Copy the entries starting at the first line and ending at the line that contains "elevation (m): 160", and substitute "date collected" for "collection date" while leaving everything else unchanged.

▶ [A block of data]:
══════════

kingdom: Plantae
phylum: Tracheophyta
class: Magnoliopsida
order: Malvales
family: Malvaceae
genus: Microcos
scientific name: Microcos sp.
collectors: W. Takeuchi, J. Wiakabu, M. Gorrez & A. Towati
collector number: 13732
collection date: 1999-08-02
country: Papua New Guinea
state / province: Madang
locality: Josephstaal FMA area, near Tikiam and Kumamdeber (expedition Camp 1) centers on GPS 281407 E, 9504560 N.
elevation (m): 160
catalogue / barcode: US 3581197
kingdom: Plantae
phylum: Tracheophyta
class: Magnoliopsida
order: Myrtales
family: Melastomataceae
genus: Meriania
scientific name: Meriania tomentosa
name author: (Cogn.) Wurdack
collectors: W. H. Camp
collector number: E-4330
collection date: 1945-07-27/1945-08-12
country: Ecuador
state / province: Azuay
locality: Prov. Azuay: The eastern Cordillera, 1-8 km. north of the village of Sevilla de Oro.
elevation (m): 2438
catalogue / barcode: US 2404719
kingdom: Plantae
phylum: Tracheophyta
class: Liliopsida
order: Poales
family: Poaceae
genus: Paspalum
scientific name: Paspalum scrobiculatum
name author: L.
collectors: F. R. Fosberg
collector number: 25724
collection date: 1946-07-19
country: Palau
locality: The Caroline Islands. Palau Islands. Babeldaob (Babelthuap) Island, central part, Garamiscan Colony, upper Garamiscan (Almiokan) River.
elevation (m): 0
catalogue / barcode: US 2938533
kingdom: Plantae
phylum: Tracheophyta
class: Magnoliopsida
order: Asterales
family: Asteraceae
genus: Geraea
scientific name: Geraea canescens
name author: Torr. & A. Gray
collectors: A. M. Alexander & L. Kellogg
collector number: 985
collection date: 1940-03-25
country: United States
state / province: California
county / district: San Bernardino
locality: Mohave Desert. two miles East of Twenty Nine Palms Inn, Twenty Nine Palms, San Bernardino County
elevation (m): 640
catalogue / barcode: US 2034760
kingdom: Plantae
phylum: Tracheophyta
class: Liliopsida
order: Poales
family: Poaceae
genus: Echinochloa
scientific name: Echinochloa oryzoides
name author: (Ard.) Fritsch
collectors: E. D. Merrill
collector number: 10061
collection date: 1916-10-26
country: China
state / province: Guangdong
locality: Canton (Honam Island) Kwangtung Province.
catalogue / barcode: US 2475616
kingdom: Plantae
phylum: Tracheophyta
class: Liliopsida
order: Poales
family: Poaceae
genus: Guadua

══════════

▶ [Written reply]:
kingdom: Plantae
phylum: Tracheophyta
class: Magnoliopsida
order: Malvales
family: Malvaceae
genus: Microcos
scientific name: Microcos sp.
collectors: W. Takeuchi, J. Wiakabu, M. Gorrez & A. Towati
collector number: 13732
date collected: 1999-08-02
country: Papua New Guinea
state / province: Madang
locality: Josephstaal FMA area, near Tikiam and Kumamdeber (expedition Camp 1) centers on GPS 281407 E, 9504560 N.
elevation (m): 160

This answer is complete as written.